Postby Tom on Mon Jul 27, 2020 7:22 pm

edededed wrote: When Guo Gumin gave pointers to Wen Dasheng (not Fan Fenglan), something must have convinced Wen about the benefits of practicing tangnibu.

Ed



Hi Ed--

You're correct. After his teacher Fan Fenglan (daughter of Fan Zhiyong) died in 1967, Wen Dasheng spoke with Liang Zhenpu's disciple Guo Gumin (who died in 1968) and thereafter adopted tangnibu as a training method in Fan baguazhang, which up until then had practiced xiao cai bu. What Wen Dasheng found to be the benefit of changing to tangnibu, you would of course have to ask him (or Jarek, who interviewed Wen on that point).

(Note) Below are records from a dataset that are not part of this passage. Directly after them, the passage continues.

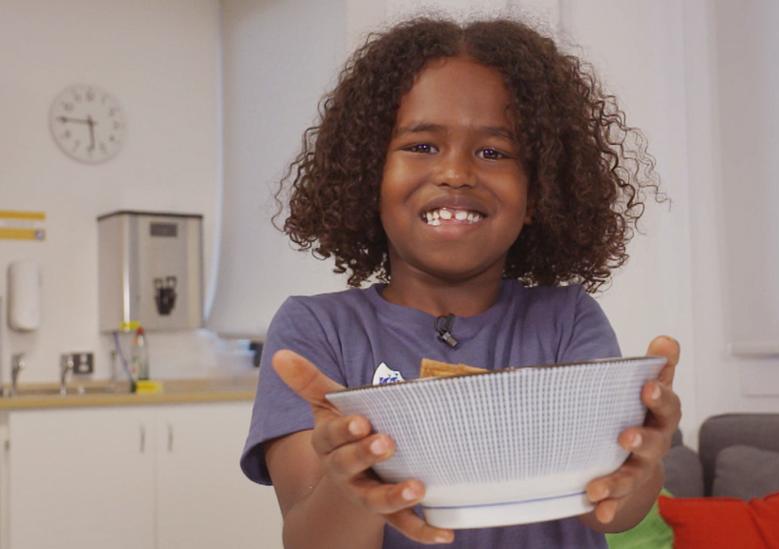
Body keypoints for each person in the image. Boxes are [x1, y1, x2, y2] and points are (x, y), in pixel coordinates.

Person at [241, 16, 681, 549]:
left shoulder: (568, 320)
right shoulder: (314, 331)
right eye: (422, 146)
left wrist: (642, 463)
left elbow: (610, 513)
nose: (455, 172)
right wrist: (350, 482)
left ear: (539, 192)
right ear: (367, 175)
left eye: (494, 152)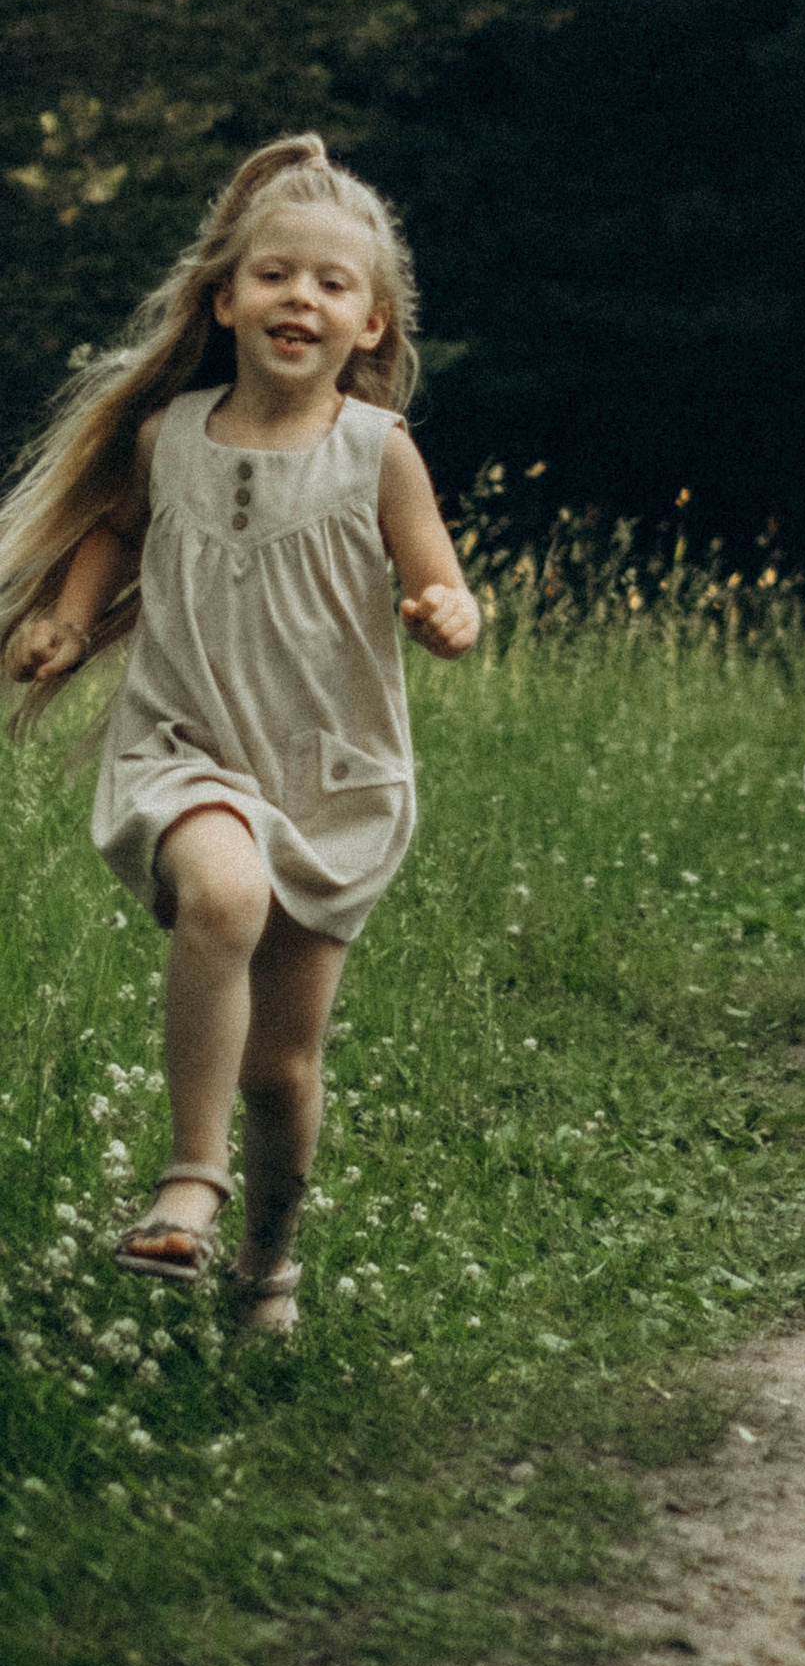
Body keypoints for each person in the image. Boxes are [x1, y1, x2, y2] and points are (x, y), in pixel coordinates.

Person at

My attempted historical point about tangnibu is that it very likely was not something that baguazhang's founder Dong Haichuan taught. It may well have developed with Cheng Tinghua based on his experience with shuai jiao (a nod to John Wang's post here), or as a result of Cheng cross-training with Hebei xingyi practitioners, or both. I just wanted to note that Sun Lutang, a Hebei xingyi practitioner of note who trained baguazhang with Cheng in the early 1890s (well into Cheng's teaching career), did not practice or teach tangnibu.

With respect to tangnibu as a practical training method, without exception every well-known baguazhang master I've looked at uses ziranbu when moving at combat-realistic speed demonstrating applications--including Yang Hai. I've only seen variations of tangnibu used at speed for very specific leg applications--and it's not clear what solo training in tangnibu contributes to the effectiveness of such applications.

I will say that recently I've carefully studied the movement of a baguazhang practitioner and teacher, also skilled in shuai jiao, who is able to demonstrate a practical connection between at least limited tangnibu and his baguazhang applications--but he is not well-known. Otherwise, I'm pretty much on board with Tim Cartmell, who when I asked him about the point of tangnibu said maybe it was because so many beginning baguazhang students simply didn't know how to walk (with proper alignment). So perhaps tangnibu has value as a rehabilitative mode of physical therapy. Most of the baguazhang practitioners and teachers I've trained with who emphasize tangnibu are very far from being able to move with any kind of celerity and do not really show in their bodies specific conditioning benefits.

But baguazhang is not really my main practice these days, so please don't lose any sleep over my casual observations. If you discern real benefit from tangnibu in your practice, that is really what counts, not the caws of a lone crow on some random Internet forum.